1993—In a harbinger of nominations to come, President Clinton’s first batch of nominees to the federal courts of appeals includes Tennessee supreme court justice, and liberal judicial activist, Martha Craig Daughtrey. Among other things, as a state supreme court justice, Daughtrey never voted to affirm a death sentence, and she joined an opinion condemning the death penalty (see This Day for Apr. 26, 1987). In an opinion full of frolics and detours, she extrapolated a state constitutional “right of procreational autonomy” from the provisions of the state constitution that protect freedom of worship, that prohibit unreasonable searches and seizures, that guarantee freedom of speech, and that regulate the quartering of soldiers in homes. (See This Day for June 1, 1992.) She also found that the state constitution protects obscenity. (See This Day for May 17, 1993.)

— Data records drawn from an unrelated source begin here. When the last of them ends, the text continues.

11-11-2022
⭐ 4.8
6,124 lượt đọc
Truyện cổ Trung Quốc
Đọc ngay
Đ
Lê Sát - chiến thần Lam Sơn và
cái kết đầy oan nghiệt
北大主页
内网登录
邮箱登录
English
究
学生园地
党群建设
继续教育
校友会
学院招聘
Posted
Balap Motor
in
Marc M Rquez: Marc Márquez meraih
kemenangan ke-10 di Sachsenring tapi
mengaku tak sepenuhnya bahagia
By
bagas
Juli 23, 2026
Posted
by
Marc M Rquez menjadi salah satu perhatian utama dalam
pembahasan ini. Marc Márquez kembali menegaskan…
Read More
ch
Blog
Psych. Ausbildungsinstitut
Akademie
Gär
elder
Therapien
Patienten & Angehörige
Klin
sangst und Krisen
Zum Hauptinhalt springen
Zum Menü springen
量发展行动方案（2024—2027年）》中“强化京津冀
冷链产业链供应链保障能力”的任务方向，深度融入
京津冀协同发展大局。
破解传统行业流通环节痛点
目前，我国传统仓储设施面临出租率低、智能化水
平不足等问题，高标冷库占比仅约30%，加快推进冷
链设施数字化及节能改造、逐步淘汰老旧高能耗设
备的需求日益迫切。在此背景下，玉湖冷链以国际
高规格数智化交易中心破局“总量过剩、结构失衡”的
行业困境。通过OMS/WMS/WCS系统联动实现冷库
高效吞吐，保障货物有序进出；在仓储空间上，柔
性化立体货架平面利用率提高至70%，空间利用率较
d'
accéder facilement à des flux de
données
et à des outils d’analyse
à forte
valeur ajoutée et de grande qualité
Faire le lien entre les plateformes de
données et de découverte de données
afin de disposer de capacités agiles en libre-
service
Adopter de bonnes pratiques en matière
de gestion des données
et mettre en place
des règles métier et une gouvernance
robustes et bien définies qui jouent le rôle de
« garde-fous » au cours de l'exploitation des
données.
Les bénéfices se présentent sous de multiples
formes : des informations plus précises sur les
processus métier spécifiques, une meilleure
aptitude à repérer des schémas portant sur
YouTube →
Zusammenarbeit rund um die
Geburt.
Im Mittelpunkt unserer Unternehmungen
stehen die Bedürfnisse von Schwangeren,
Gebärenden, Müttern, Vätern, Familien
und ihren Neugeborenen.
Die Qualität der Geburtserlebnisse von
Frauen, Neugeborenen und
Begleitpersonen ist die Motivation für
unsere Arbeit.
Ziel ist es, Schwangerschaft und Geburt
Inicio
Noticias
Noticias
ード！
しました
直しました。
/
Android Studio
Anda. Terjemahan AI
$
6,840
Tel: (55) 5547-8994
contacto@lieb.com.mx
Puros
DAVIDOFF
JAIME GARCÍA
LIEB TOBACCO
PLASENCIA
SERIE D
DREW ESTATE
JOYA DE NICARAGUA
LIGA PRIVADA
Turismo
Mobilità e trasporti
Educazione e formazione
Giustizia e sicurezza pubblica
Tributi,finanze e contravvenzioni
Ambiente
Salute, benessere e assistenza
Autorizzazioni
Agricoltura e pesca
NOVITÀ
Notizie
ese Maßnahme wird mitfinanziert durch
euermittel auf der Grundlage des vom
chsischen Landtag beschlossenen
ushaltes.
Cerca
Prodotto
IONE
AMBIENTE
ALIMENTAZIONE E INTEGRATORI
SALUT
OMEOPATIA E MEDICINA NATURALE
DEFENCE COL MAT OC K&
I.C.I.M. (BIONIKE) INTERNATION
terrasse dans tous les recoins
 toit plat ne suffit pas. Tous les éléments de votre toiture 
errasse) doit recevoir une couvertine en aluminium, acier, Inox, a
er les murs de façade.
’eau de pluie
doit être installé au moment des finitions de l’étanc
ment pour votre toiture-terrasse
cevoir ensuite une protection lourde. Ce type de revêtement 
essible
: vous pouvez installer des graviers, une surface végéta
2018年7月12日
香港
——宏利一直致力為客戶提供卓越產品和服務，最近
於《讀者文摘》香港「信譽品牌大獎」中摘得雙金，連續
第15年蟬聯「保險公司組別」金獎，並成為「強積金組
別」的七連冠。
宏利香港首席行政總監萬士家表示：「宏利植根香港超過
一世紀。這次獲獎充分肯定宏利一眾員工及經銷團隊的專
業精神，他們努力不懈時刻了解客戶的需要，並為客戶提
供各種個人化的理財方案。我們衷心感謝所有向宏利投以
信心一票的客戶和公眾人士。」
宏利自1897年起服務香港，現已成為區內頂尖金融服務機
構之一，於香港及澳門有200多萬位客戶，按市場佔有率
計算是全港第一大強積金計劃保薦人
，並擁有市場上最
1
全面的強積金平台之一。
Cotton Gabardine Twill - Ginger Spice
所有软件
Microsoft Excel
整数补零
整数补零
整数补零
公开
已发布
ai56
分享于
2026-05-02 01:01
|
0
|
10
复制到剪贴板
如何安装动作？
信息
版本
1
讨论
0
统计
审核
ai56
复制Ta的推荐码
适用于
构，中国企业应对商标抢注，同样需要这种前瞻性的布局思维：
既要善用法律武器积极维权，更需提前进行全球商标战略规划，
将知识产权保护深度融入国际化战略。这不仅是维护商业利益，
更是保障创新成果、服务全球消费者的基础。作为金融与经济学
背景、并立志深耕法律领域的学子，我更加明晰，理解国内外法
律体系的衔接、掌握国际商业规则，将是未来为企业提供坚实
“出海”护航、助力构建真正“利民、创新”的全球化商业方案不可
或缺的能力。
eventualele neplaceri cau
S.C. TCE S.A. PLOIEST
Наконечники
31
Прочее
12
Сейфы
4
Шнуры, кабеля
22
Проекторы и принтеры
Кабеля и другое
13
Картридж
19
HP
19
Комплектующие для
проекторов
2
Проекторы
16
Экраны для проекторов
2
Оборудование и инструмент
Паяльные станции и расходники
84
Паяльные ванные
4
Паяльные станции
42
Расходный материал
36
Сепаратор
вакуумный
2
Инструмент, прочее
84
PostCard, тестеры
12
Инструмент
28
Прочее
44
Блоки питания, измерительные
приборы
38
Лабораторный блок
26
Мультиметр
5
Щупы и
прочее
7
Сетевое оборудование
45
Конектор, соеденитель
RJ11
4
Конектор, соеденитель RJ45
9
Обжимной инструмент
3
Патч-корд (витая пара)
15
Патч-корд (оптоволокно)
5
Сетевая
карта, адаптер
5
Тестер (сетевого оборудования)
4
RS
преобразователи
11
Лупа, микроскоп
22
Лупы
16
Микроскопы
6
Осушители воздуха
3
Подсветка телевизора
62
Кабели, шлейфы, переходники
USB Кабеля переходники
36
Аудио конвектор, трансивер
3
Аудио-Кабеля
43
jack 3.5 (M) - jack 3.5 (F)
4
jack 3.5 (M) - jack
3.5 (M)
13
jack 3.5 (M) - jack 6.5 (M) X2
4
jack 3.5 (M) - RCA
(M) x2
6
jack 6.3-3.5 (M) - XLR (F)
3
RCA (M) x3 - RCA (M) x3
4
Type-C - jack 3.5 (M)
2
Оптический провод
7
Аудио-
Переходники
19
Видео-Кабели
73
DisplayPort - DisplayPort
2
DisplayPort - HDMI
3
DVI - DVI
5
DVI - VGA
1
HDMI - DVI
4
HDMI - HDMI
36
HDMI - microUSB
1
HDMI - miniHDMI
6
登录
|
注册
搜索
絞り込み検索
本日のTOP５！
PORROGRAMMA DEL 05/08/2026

2012—In an opinion for a divided panel of the Ninth Circuit (in Jackson v. Nevada), arch-activist Stephen Reinhardt, joined by Obama appointee Mary H. Murguia, rules that a man convicted of multiple charges relating to the sexual assault of his “on-again, off-again girlfriend” (Reinhardt’s indelicate phrase) was entitled to federal habeas relief because the state courts had supposedly unreasonably applied clearly established Supreme Court precedent regarding his constitutional right to present a defense.
But, as the unanimous Supreme Court will rule less than a year later in a per curiam summary reversal, the evidence that the defendant had sought to admit was inadmissible as a matter of state law, and the “constitutional propriety” of the rule that the state courts applied, far from being contrary to clearly established Supreme Court precedent, “cannot be seriously disputed.”
As the Court observes, by limiting federal habeas relief to cases in which there has been a violation of “clearly established Federal law, as determined by the Supreme Court,” the federal law known as AEDPA requires “substantial deference” to state convictions. The Court faults Reinhardt for instead “framing our precedents at such a high level of generality” that “even the most imaginative extension of existing case law” is mispresented as supposedly clearly established federal law.